Stishovite, found in some parts of subducted oceanic slabs and crustal fragments in the Earth's mantle, may contain small amounts of hydroxyl in conjunction with Al incorporation. Spektor et al. (2011, PNAS) showed that much larger amounts of water (1.3 wt%) can be incorporated into pure Al-free stishovite at 10 GPa and 723 K. However, solubility variations with pressure and temperature have not been measured in detail, and the effect of water on the physical properties of stishovite at mantle-related pressures and temperatures is still unknown.

We have synthesized different hydrous stishovite samples in the multi anvil press: two hydrous samples at 723 K and 10 GPa for different heating time and another hydrous sample at 723 K and 20 GPa. We also synthesized anhydrous stishovite at 1473 K and 10 GPa. X-ray diffraction (XRD) shows larger unit cell volume for all hydrous phases comparing to the anhydrous stishovite.

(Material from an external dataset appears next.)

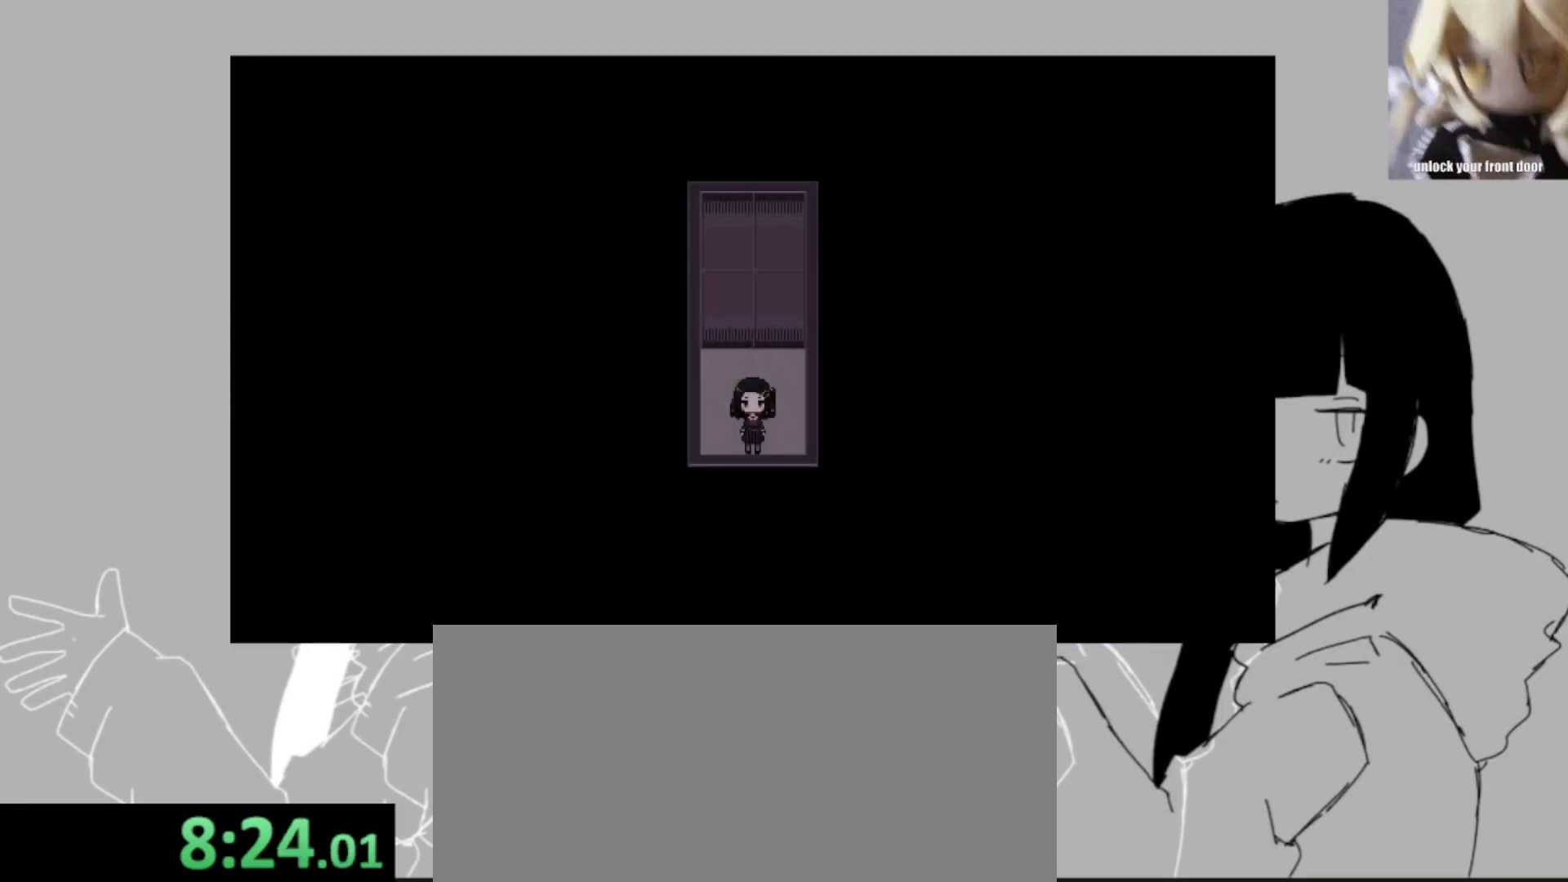
{"keys": ["shift_l"], "events": [[67, "space", "down"], [100, "z", "down"], [133, "space", "up"], [133, "z", "up"], [200, "space", "down"], [233, "z", "down"], [300, "space", "up"], [333, "z", "up"], [367, "space", "down"], [367, "z", "down"], [433, "space", "up"], [467, "z", "up"]]}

XRD patterns show that the samples synthesized at 10 GPa both have a tetragonal rutile type structure whereas the sample synthesized at 20 GPa shows peak splittings indicating a lower symmetry. It deviates from the rutile structure and it is closer to the CaCl₂-type structure but has additional splitting. From the unit cell parameters for those samples combined with the calibration by Specktor et al. the water content is determined: 1.6-4.9 wt% water, which increases with pressure and heating duration. The existence of water in stishovite was also confirmed by Raman, Infrared spectroscopy and Secondary Ion Mass Spectrometry.

We also synthesized hydrous stishovite in the diamond anvil cell at 26-60 GPa and 1300-2000 K. SiO₂ glass was loaded in an H₂O pressure medium and the sample was laser heated at high pressures and different temperatures. Synchrotron XRD patterns show that those phases are tetragonal stishovite. From unit-cell parameters, at 26-31 GPa, the water content of the samples synthesized at 1300 K is lower than the multi anvil sample. However, the samples synthesized at >50 GPa and 1300-2000 K have larger unit-cell volume suggesting that the pressure plays an important role in stabilizing OH in dense silica. The fact that hydrous stishovite is still stable and contains more water even at mantle geotherm temperatures suggests silica may transport a significant amount of water to the lower mantle.